Böylece “şifa” kavramı, eril iktidarın sınırlarını aşarak, toplumsal dayanışmanın bir metaforuna dönüşür.
Vatandaşlık ve Erişim: Şifaya Kimin Hakkı Var?
Devletin sağlık politikaları, vatandaşlık kavramının pratik sınırlarını belirler.
Bir kaplıcaya erişim, aslında bir vatandaşlık testidir. Göbel Kaplıcaları’na kim gelebiliyor? Kim ekonomik olarak bunu karşılayabiliyor?
Kırsal bölgelerde yaşayan, düşük gelirli vatandaşlar için termal turizm, çoğu zaman erişilemeyen bir “lüks sağlık” biçimidir.
Dolayısıyla, kaplıca yalnızca romatizmaya değil, toplumsal adaletsizliklere de işaret eder.
Suyun ısısı bedenleri rahatlatırken, sistemin soğukluğu birçok insanı dışarıda bırakır.
Peki, bu durumda “şifa” bir hak mı, yoksa bir ayrıcalık mı?
Sonuç: Şifanın Siyaseti
Göbel Kaplıcaları, bir sağlık mekânından çok daha fazlasıdır.
O, iktidarın, cinsiyetin ve vatandaşlığın kesişiminde duran bir aynadır.
Kaplıcanın şifası, yalnızca fiziksel değil; toplumsal, kültürel ve politik düzlemlerde de işler.
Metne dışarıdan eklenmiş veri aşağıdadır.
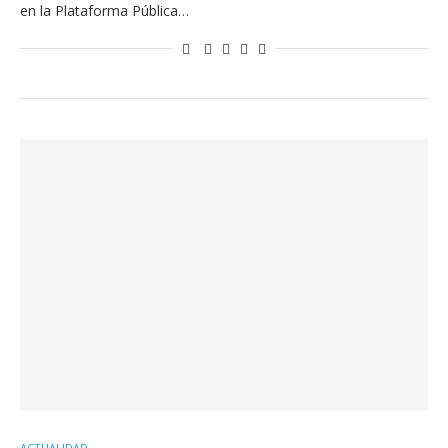
en la Plataforma Pública…
ACTUALIDAD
Devletin politikasıyla bireyin bedeni arasındaki o görünmez bağ, her sıcak su damlasında yeniden kurulur.
Her banyo, aslında bir siyasal ritüeldir.
Ve işte asıl soru şudur: Göbel Kaplıcaları gerçekten hastalıkları mı iyileştiriyor, yoksa toplumun kendi çelişkilerini mi görünmez kılıyor?